## Source extract:
.....
UNITED STATES

SECURITIES AND EXCHANGE COMMISSION

WASHINGTON, D.C. 20549

 

FORM 8-K

 

CURRENT REPORT

 

Pursuant to Section 13 or 15(d) of the

Securities Exchange Act of 1934

 

June 2, 2017

Date of Report (Date of earliest event reported)

 

American Patriot Brands, Inc. f/k/a/ The Grilled Cheese Truck, Inc.

(Exact name of registrant as specified in its charter)

 

Nevada   000-54070   27-3120288

(State or other jurisdiction

of incorporation)

 

(Commission

File Number)

 

(IRS Employer

Identification No.)

 

4570 Campus Drive, Suite 1, Newport Beach, CA

  92660
(Address of principal executive offices)   (Zip Code)

 

Registrant’s telephone number, including area code (949) 478-2571

 

Check the appropriate box below if the Form 8-K filing is intended to simultaneously satisfy the filing obligation of the registrant under any of the following provisions (see General Instruction A.2. below):

 

[  ] Written communications pursuant to Rule 425 under Securities Act (17 CFR 230.425)
   
[  ] Soliciting material pursuant to Rule 14a-12 under the Exchange Act (17 CFR 240.14a-12)
   
[  ] Pre-commencement communications pursuant to Rule 14d-2(b) under the Exchange Act (17 CFR 240.14d-2(b))
   
[  ] Pre-commencement communications pursuant to Rule 13e-4(c) under the Exchange Act (17 CFR 240.13e-4(c))
.....
## Extracted information:

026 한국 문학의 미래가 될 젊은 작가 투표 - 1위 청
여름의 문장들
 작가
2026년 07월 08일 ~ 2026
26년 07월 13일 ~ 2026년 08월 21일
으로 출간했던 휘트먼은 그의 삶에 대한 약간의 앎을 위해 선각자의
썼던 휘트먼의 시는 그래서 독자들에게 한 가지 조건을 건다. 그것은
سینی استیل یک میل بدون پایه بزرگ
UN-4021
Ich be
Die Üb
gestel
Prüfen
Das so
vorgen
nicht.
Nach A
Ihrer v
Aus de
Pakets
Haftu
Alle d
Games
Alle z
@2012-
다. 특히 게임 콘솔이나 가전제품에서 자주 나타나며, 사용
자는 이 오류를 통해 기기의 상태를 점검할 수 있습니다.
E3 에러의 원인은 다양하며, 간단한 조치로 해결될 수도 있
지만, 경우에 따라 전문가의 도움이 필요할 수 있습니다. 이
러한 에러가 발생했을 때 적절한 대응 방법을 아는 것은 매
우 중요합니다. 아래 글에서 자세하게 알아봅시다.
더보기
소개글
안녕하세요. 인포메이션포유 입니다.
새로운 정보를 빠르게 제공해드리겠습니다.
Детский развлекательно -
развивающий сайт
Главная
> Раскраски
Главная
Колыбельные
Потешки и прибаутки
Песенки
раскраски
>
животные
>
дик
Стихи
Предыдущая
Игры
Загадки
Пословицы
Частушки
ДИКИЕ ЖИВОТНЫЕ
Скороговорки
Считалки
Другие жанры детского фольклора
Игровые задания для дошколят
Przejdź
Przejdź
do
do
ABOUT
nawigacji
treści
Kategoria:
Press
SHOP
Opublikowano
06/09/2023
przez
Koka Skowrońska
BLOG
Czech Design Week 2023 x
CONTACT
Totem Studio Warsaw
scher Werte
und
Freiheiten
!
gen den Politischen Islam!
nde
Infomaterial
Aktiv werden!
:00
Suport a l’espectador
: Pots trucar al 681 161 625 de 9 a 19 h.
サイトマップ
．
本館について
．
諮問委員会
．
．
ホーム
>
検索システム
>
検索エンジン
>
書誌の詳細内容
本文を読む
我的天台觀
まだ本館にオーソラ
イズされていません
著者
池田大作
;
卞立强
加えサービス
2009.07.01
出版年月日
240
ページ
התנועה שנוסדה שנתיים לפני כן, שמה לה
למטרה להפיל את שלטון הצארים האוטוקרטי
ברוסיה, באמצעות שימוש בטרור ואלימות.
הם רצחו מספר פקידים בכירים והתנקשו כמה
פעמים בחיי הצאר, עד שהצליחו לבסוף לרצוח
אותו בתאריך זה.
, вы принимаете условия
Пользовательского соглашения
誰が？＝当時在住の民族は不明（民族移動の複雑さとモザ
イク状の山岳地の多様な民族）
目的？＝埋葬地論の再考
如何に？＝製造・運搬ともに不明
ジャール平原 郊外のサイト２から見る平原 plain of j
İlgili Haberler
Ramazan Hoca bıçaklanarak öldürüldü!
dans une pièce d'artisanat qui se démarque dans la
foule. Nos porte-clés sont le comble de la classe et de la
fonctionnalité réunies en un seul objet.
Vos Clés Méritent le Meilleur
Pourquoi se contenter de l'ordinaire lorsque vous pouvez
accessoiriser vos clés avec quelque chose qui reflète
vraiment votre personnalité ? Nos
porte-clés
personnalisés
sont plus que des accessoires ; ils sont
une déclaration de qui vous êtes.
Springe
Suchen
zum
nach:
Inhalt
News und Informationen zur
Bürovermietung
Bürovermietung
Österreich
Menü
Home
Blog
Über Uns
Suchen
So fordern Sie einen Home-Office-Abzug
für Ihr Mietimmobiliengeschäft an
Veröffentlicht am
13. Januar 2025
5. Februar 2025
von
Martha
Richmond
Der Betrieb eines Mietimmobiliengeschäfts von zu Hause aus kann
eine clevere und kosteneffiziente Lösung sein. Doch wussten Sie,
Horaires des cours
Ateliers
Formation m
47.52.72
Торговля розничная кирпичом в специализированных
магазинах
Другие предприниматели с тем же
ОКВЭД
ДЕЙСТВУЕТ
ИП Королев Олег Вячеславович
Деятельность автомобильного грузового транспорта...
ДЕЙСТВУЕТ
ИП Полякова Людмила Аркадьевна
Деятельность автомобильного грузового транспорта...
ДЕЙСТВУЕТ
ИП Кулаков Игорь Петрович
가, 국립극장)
.....
## What needs to be done:
Please resume the Form 8-K cover page from its last line and carry the filing on from there.

## Result:
Item 1.01. Entry into a Material Definitive Agreement

 

On or around September 29, 2017, American Patriot Brands, Inc. f/k/a The Grilled Cheese Truck, Inc. (the “Company”) entered into a Membership Purchase Agreement (“Purchase Agreement”) and an Addendum to Membership Purchase Agreement (“Addendum”) with Sun Fire Farms, LLC, an Oregon limited liability company (“SF Farms”), all of its members (“Farm Members”), Sun Fire’s Finest, LLC, an Oregon limited liability company (“SF Finest”), and all of its members (“Finest Members”). Pursuant to the Purchase Agreement, the Company agreed to purchase all of the membership interests in SF Farms and SF Finest. SF Finest intends to operate a licensed cannabis grow facility in Oregon on the approximate 39 acre parcel held by SF Farms. The members of SF Farms and SF Finest are collectively referred to herein as, “SF Members.”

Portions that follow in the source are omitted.